Mühendislik

UKÜ’de deniz kirliliğinin sebepleri ve etkileri irdelendi

Uluslararası Kıbrıs Üniversitesi (UKÜ) Mühendislik Fakültesi, Çevre Mühendisliği Programı tarafından düzenlenen etkinlikte, ada ülkeleri için büyük öneme sahip denizlerin kirlilik sebepleri ve etkileri tartışıldı.

Çevrim içi olarak gerçekleştirilen etkinlikte, UKÜ Mühendislik Fakültesi, Çevre Mühendisliği Programı Koordinatörü Prof. Dr. Rana Kıdak deniz kirliliğinin oluşma nedenleri ve sonuçlar üzerine açıklamalarda bulundu.

Deniz kirliliğinin insan sağlığını tehdit eden, balıkçılık dâhil tüm deniz faaliyetlerine engel olan hayati bir çevre sorunu olduğuna dikkat çeken Kıdak, “Deniz kirliliği insanlar tarafından her türlü fiziksel, kimyasal, biyolojik ve termal atığın deniz ortamına doğrudan veya dolaylı olarak atılması sonucu doğal dengenin bozulmasıyla ortaya çıkan bir durumdur” şeklinde konuştu.

Prof.

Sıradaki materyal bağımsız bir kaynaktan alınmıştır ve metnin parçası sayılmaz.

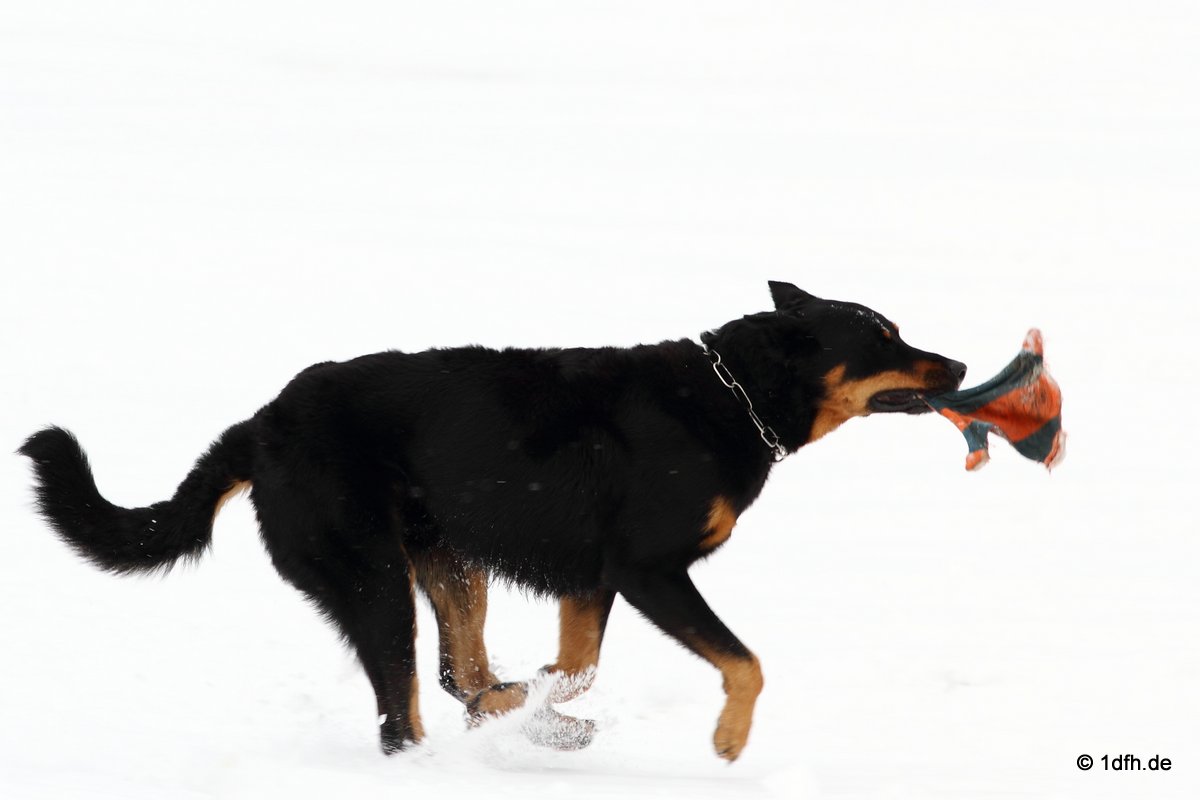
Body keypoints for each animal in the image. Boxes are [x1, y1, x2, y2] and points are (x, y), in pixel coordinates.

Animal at [20, 281, 965, 761]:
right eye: (882, 338)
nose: (957, 367)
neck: (731, 398)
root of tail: (259, 424)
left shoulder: (591, 579)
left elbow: (575, 670)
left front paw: (542, 709)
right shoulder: (648, 570)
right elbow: (747, 664)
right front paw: (728, 743)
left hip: (450, 559)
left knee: (456, 674)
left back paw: (507, 705)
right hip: (373, 577)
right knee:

Dr. Kıdak, özellikle petrol kaynaklı deniz kirliliğine dikkat çekerek, “Bu yöndeki kirlenme denizden petrol çıkarma veya uluslararası petrol iletimi sırasında meydana gelen kazalar sonucu oluşuyor ve etkileri genellikle felaket boyutuna ulaşıyor” ifadesini kullandı. 

Bu tip felaketlerde oluşan kirliliğe acil müdahale etmenin oldukça zor olduğunu kaydeden Kıdak, “Ayrıca mevcut teknoloji ile tam temizlenme sağlanamadığı için yıllarca süren kirlilik ve kötü sonuçları devam ediyor” dedi.  

Prof. Dr. Kıdak, karasal çevre kirliliğinin de gittikçe artan bir sorun olduğunu ekleyerek, bu kirliliğin nihai alıcı ortam olan denizlerde son bulduğunu ve bu nedenle de sorunun küresel bir hal aldığını kaydetti.

Ağır metaller gibi zehirli atıkların deniz canlılarının bünyelerinde biriktiğine de dikkat çeken Kıdak, “Bu kirlilik süreç içerisinde deniz canlıları aracılığıyla insanların sofralarına kadar gelmeye başladı” uyarısında bulundu.

Kıdak konuşmasında, denizler ve okyanusların içinde barındırdıkları çeşitli ekosistemler ile dünyada hayatın devamı için birçok yaşamsal faaliyete ev sahipliği yaptıklarını belirterek, “Örneğin deniz çayırları gezegenimizin büyük bir oksijen kaynağıdır. Denizlerimizin ölümü zamanla bizleri geri dönülmez sona doğru götürebilir ve dünya yaşanmaz bir yer haline gelebilir” dedi.

Yeni neslin, bu sürdürülemez düzeni bozması gerektiğini de aktaran Kıdak, “İnsanların gezegenleri ile dostça bir hayat sürdürebilmesi amacıyla bilinçli ve bilgili bir hayat için gerekli adımları atacağına inanıyoruz” ifadelerini kullandı.